En France, le système éducatif est centralisé et fonctionne plus ou moins de la même façon sur tout le territoire, avec des académies, des rectorats… Le système éducatif états-unien est très différent et est davantage encore marqué par de très fortes inégalités. La question des inégalités scolaires y est ancienne et bien antérieur à 2017. Quatre grandes périodes où la ségrégation raciale a laissé des traces peuvent être distinguées :

– Jusqu’aux années 1960 demeure une ségrégation raciale importante, avec des ghettos ethniques et différents degrés de ségrégation selon les États et ce, malgré des manifestations de plus en plus nombreuses pour l’abolition de la ségrégation, qui entrera en vigueur en 1964 avec le Civil Rights Act. Les populations noires et blanches vivent donc séparées et cela vaut aussi dans les établissements scolaires où les populations hispaniques, noires et blanches, sont rarement mélangées.
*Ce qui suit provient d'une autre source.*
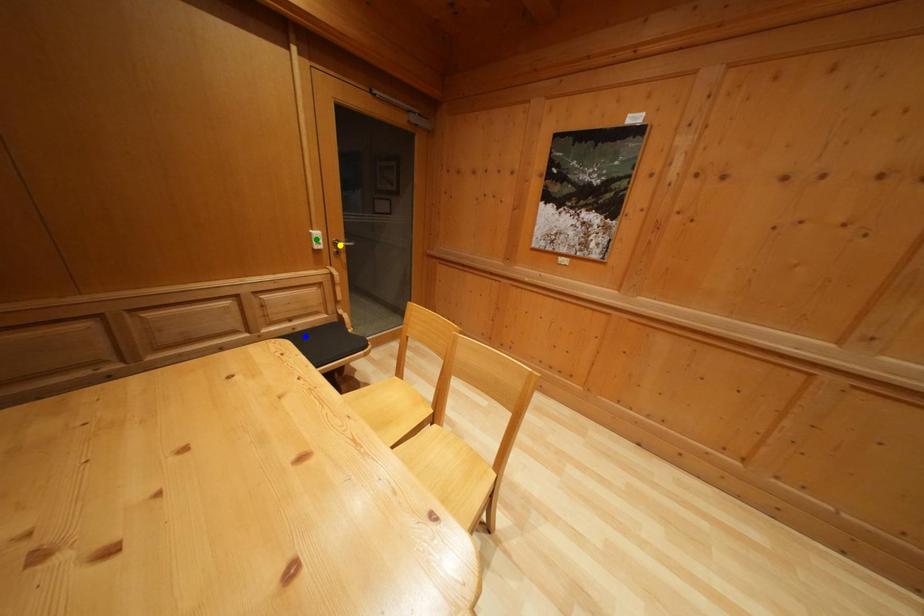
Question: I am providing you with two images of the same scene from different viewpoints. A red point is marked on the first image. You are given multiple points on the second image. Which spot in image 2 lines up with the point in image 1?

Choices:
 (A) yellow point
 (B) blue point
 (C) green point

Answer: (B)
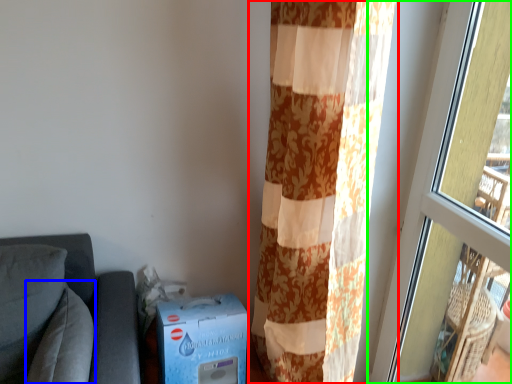
Question: Based on their relative distances, which object is farther from curtain (highlighted by a red box)? Choose from pillow (highlighted by a blue box) and window (highlighted by a green box).

Choices:
 (A) pillow
 (B) window

Answer: (A)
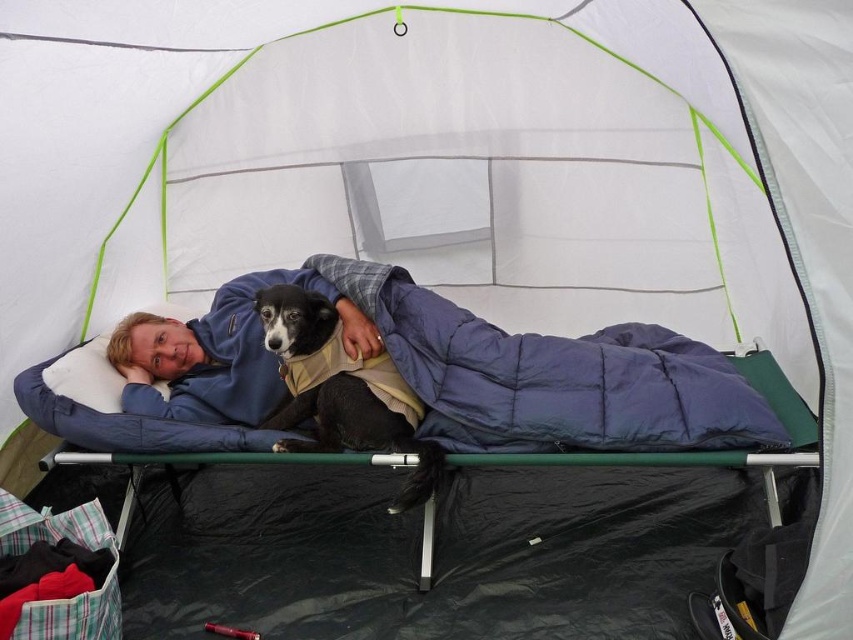
You are setting up a tent and need to place two stakes. The first stake must be placed at point A, which is at coordinate point(450, 412), and the second stake must be placed at point B, which is at coordinate point(302, 412). From the perspective of someone inside the tent looking out, which point is closer to the entrance?

Point A at coordinate point(450, 412) is in front of point B at coordinate point(302, 412), so point A is closer to the entrance.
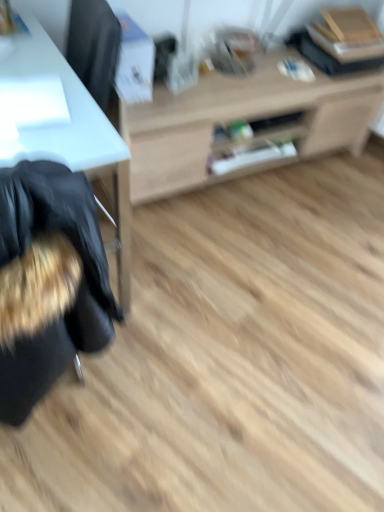
Question: Should I look upward or downward to see fuzzy black bean bag chair at left?

Choices:
 (A) up
 (B) down

Answer: (B)

Question: Considering the relative positions of white glossy desk at left and light wood cabinet at center in the image provided, is white glossy desk at left behind light wood cabinet at center?

Choices:
 (A) yes
 (B) no

Answer: (B)

Question: From the image's perspective, is white glossy desk at left on light wood cabinet at center?

Choices:
 (A) no
 (B) yes

Answer: (A)

Question: Is white glossy desk at left closer to camera compared to light wood cabinet at center?

Choices:
 (A) no
 (B) yes

Answer: (B)

Question: Does white glossy desk at left turn towards light wood cabinet at center?

Choices:
 (A) no
 (B) yes

Answer: (A)

Question: Considering the relative positions of white glossy desk at left and light wood cabinet at center in the image provided, is white glossy desk at left to the right of light wood cabinet at center from the viewer's perspective?

Choices:
 (A) yes
 (B) no

Answer: (B)

Question: Would you consider white glossy desk at left to be distant from light wood cabinet at center?

Choices:
 (A) no
 (B) yes

Answer: (A)

Question: Is light wood cabinet at center positioned in front of white glossy desk at left?

Choices:
 (A) no
 (B) yes

Answer: (A)

Question: Is light wood cabinet at center facing towards white glossy desk at left?

Choices:
 (A) yes
 (B) no

Answer: (B)

Question: Is light wood cabinet at center to the right of white glossy desk at left from the viewer's perspective?

Choices:
 (A) no
 (B) yes

Answer: (B)

Question: Considering the relative sizes of light wood cabinet at center and white glossy desk at left in the image provided, is light wood cabinet at center taller than white glossy desk at left?

Choices:
 (A) yes
 (B) no

Answer: (B)

Question: Is light wood cabinet at center to the left of white glossy desk at left from the viewer's perspective?

Choices:
 (A) yes
 (B) no

Answer: (B)

Question: Considering the relative sizes of light wood cabinet at center and white glossy desk at left in the image provided, is light wood cabinet at center shorter than white glossy desk at left?

Choices:
 (A) yes
 (B) no

Answer: (A)

Question: From a real-world perspective, is fuzzy black bean bag chair at left located beneath light wood cabinet at center?

Choices:
 (A) no
 (B) yes

Answer: (A)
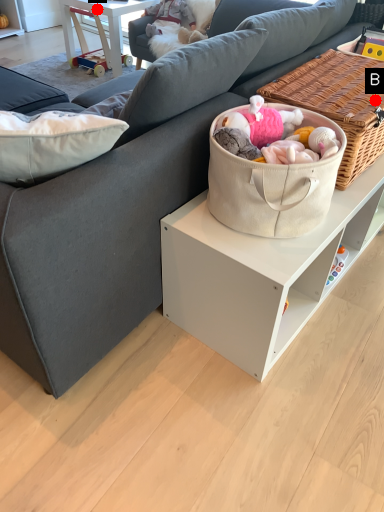
Question: Two points are circled on the image, labeled by A and B beside each circle. Which point is closer to the camera taking this photo?

Choices:
 (A) A is closer
 (B) B is closer

Answer: (B)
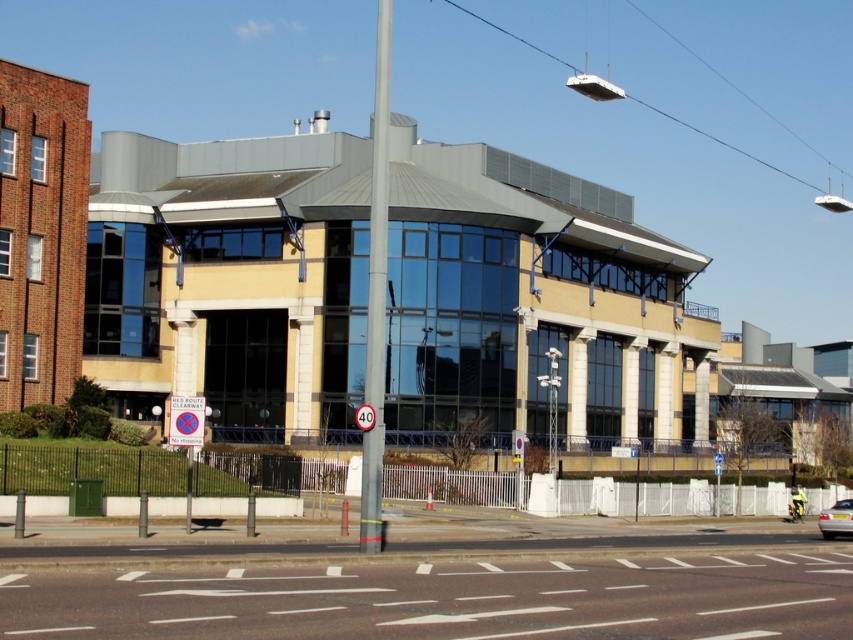
Who is lower down, white asphalt at center or red plastic sign at center?

Positioned lower is white asphalt at center.

Is white asphalt at center thinner than red plastic sign at center?

No.

Between point (467, 576) and point (190, 412), which one is positioned behind?

Point (190, 412)

Locate an element on the screen. This screenshot has height=640, width=853. white asphalt at center is located at coordinates (451, 598).

From the picture: Which is below, metallic pole at center or red plastic sign at center?

red plastic sign at center is below.

In the scene shown: Can you confirm if metallic pole at center is positioned below red plastic sign at center?

Actually, metallic pole at center is above red plastic sign at center.

Does point (381, 198) lie in front of point (173, 424)?

That is True.

This screenshot has width=853, height=640. I want to click on metallic pole at center, so click(x=376, y=292).

Does metallic pole at center appear over silver metallic car at lower right?

Yes, metallic pole at center is above silver metallic car at lower right.

How much distance is there between metallic pole at center and silver metallic car at lower right?

metallic pole at center is 79.11 meters from silver metallic car at lower right.

Is point (358, 532) farther from camera compared to point (824, 524)?

No, it is in front of (824, 524).

You are a GUI agent. You are given a task and a screenshot of the screen. Output one action in this format:
    pyautogui.click(x=<x>, y=<y>)
    Task: Click on the metallic pole at center
    The image size is (853, 640).
    Given the screenshot: What is the action you would take?
    point(376,292)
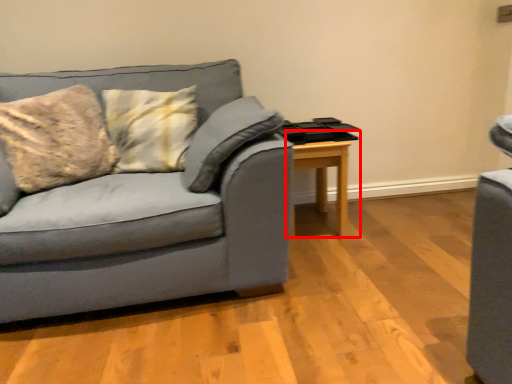
Question: From the image, what is the correct spatial relationship of table (annotated by the red box) in relation to studio couch?

Choices:
 (A) right
 (B) left

Answer: (A)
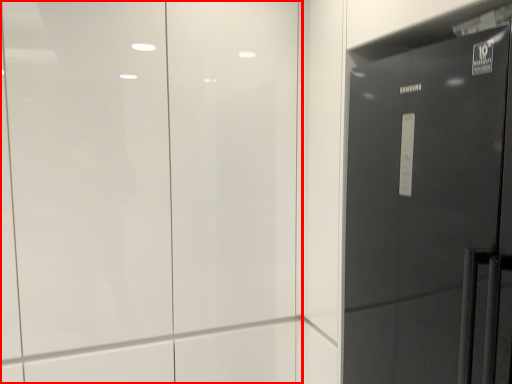
Question: Considering the relative positions of door (annotated by the red box) and door in the image provided, where is door (annotated by the red box) located with respect to the staircase?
De plus, la désindustrialisation des années 1960 a aggravé la crise économique qui a accentué des inégalités de richesses déjà existantes.

– Les années 1970 sont marquées par la déségrégation. Avec le Civil Rights Act de 1964 et la fin de la ségrégation, la population noire est autorisée à vivre avec les Blancs en centre-ville. Il y a une volonté de créer des administrations avec des financements en faveur des enfants pauvres, handicapés… Les parents sont libres d’inscrire leurs enfants dans l’école de leur choix, sans tenir compte de leur appartenance ethnique. Les problèmes cependant persistent malgré la discrimination positive. Le but est d’arriver à une certaine égalité de répartition ethnique dans les écoles, en intégrant des élèves blancs dans les écoles noires ou des enfants noirs dans les écoles réservées auparavant aux Blancs, etc… Le racisme persiste pourtant et les populations blanches partent vivre en périphérie des villes pour ne pas « mélanger leurs enfants ».